In 1845, a German physicist, **Gustav Kirchhoff** developed a pair or set of rules or laws which deal with the conservation of current and energy within electrical circuits. These two rules are commonly known as *Kirchhoff’s Circuit Laws* with one of Kirchhoff’s laws dealing with the current flowing around a closed circuit, **Kirchhoff’s Current Law, (KCL) **while the other law deals with the voltage sources present in a closed circuit, **Kirchhoff’s Voltage Law, (KVL)**.

**Kirchhoff’s First Law – The Current Law, (KCL)**

**Kirchhoff’s Current Law** or KCL, states that the “total current or charge entering a junction or node is exactly equal to the charge leaving the node as it has no other place to go except to leave, as no charge is lost within the node“. In other words the algebraic sum of ALL the currents entering and leaving a node must be equal to zero, I_{(exiting)} + I_{(entering)} = 0. This idea by Kirchhoff is commonly known as the **Conservation of Charge**.

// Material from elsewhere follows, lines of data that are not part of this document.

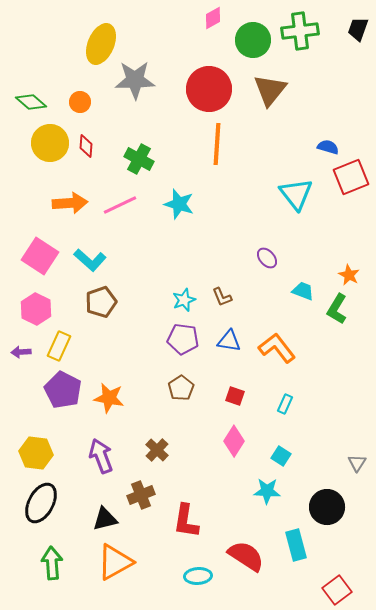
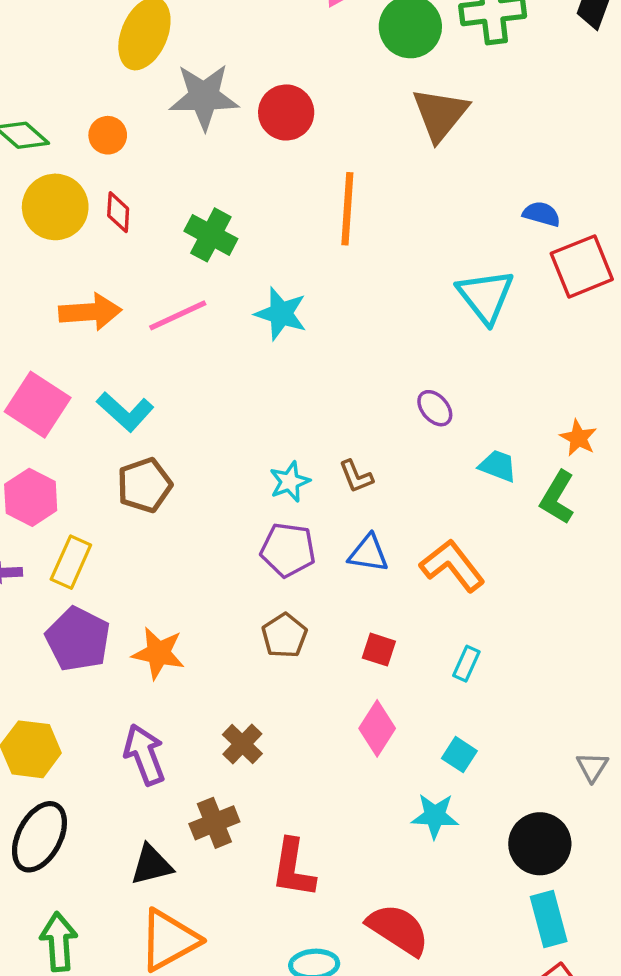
red circle: (209, 89) -> (286, 112), moved, size x0.7
cyan rectangle: (296, 545) -> (549, 919), moved

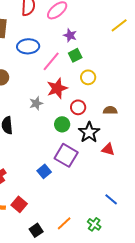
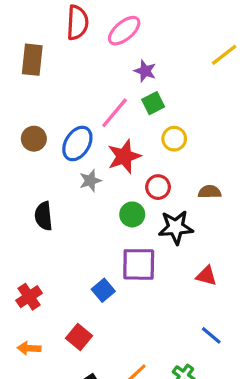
blue ellipse: (28, 46) -> (77, 143), moved, turned -55
black star: (89, 132) -> (176, 227), turned 30
red triangle: (108, 149) -> (206, 276), moved
purple square: (66, 155) -> (139, 264), turned -30
red square: (19, 204) -> (79, 337), moved

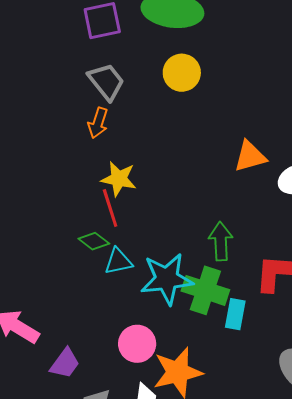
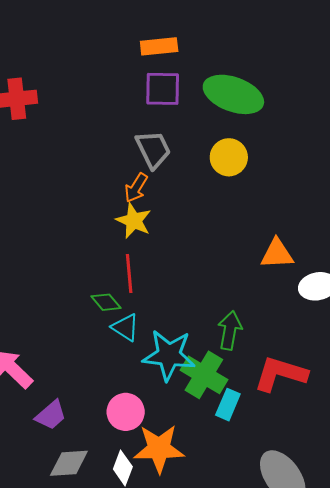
yellow star: (119, 179) -> (134, 221), moved
cyan triangle: (118, 261) -> (125, 327), turned 32

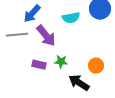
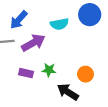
purple arrow: (46, 36) -> (33, 43), turned -80

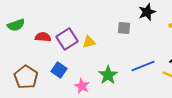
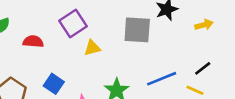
gray square: (124, 28) -> (137, 30), size x1.6
purple square: (67, 39) -> (73, 23), moved

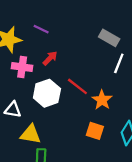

Here, the 3 currents entering the node, I_{1}, I_{2} and I_{3} are all positive in value and the 2 currents leaving the node, I_{4} and I_{5} are negative in value. Then this means we can also rewrite the equation as,

I_{1} + I_{2} + I_{3} – I_{4} – I_{5} = 0

The term **Node** in an electrical circuit generally refers to a connection or junction of two or more current carrying paths or elements such as cables and components. Also for current to flow either in or out of a node a closed circuit path must exist. We can use Kirchhoff’s current law when analysing parallel circuits.

**Kirchhoff’s Second Law – The Voltage Law, (KVL)**

**Kirchhoff’s Voltage Law** or KVL, states that *“in any closed loop network, the total voltage around the loop is equal to the sum of all the voltage drops within the same loop”* which is also equal to zero. In other words the algebraic sum of all voltages within the loop must be equal to zero. This idea by Kirchhoff is known as the **Conservation of Energy**.

Starting at any point in the loop continue in the **same direction** noting the direction of all the voltage drops, either positive or negative, and returning back to the same starting point. It is important to maintain the same direction either clockwise or anti-clockwise or the final voltage sum will not be equal to zero. We can use Kirchhoff’s voltage law when analysing series circuits.

When analysing either DC circuits or AC circuits using **Kirchhoff’s Circuit Laws** a number of definitions and terminologies are used to describe the parts of the circuit being analysed such as: node, paths, branches, loops and meshes. These terms are used frequently in circuit analysis so it is important to understand them.